■ Records for the task
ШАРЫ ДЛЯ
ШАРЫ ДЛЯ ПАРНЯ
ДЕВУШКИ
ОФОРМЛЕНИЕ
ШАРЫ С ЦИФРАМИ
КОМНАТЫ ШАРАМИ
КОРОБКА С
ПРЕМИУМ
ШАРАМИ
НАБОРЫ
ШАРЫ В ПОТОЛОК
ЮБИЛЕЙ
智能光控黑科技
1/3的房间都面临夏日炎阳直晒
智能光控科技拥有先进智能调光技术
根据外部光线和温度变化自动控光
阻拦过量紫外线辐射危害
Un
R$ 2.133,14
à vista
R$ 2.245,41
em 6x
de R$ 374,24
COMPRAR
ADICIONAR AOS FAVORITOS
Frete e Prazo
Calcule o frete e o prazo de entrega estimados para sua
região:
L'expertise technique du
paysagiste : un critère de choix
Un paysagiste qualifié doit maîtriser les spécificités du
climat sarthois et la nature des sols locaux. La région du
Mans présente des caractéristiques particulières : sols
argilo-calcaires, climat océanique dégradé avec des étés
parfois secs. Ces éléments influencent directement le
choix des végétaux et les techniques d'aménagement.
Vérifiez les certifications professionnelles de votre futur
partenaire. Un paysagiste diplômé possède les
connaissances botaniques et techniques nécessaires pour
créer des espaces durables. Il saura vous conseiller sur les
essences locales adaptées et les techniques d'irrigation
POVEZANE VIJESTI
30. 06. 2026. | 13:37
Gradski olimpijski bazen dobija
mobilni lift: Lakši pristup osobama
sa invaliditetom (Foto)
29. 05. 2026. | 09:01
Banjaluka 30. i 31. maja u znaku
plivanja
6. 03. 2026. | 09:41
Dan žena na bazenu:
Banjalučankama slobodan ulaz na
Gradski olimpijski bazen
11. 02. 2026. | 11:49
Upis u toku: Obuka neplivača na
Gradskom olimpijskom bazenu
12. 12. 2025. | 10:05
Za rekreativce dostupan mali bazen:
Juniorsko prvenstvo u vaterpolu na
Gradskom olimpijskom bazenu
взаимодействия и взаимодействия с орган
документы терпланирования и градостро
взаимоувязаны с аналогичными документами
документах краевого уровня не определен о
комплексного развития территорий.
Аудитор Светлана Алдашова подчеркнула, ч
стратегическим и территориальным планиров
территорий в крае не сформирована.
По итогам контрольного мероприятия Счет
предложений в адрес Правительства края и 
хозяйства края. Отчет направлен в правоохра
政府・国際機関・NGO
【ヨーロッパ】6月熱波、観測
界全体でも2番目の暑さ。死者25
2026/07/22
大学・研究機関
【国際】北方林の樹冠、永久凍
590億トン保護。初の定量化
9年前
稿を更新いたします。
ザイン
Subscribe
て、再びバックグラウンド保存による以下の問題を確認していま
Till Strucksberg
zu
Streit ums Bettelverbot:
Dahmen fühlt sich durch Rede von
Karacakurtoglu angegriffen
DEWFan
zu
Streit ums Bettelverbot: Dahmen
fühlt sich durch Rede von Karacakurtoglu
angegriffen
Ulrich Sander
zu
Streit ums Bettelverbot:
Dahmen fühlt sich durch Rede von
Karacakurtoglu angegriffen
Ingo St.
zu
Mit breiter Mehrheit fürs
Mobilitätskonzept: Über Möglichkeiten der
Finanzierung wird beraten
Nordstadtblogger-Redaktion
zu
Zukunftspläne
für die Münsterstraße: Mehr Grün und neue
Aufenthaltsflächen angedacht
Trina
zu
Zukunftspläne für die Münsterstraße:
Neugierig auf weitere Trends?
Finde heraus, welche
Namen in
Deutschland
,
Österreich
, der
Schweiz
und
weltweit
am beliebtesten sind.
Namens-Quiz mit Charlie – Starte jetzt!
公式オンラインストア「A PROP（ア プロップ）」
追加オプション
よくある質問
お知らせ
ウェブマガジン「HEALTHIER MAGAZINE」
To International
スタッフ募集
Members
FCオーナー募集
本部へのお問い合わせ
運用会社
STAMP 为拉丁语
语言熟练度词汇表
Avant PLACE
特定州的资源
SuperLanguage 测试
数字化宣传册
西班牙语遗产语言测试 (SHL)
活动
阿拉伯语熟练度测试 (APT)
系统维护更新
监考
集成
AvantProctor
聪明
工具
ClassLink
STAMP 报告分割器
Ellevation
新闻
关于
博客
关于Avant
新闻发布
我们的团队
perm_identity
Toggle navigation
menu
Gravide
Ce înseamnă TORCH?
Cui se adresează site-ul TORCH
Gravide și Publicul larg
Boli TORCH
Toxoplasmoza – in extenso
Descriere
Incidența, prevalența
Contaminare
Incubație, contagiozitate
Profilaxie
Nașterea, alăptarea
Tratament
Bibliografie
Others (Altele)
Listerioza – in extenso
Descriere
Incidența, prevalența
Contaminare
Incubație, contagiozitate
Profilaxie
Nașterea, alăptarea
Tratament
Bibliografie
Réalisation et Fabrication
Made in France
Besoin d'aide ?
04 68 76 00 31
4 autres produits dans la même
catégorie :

■ Required work
Filter the listing for the word "TORCH" and copy every line that holds it.

■ Written response
Ce înseamnă TORCH?
Cui se adresează site-ul TORCH
Boli TORCH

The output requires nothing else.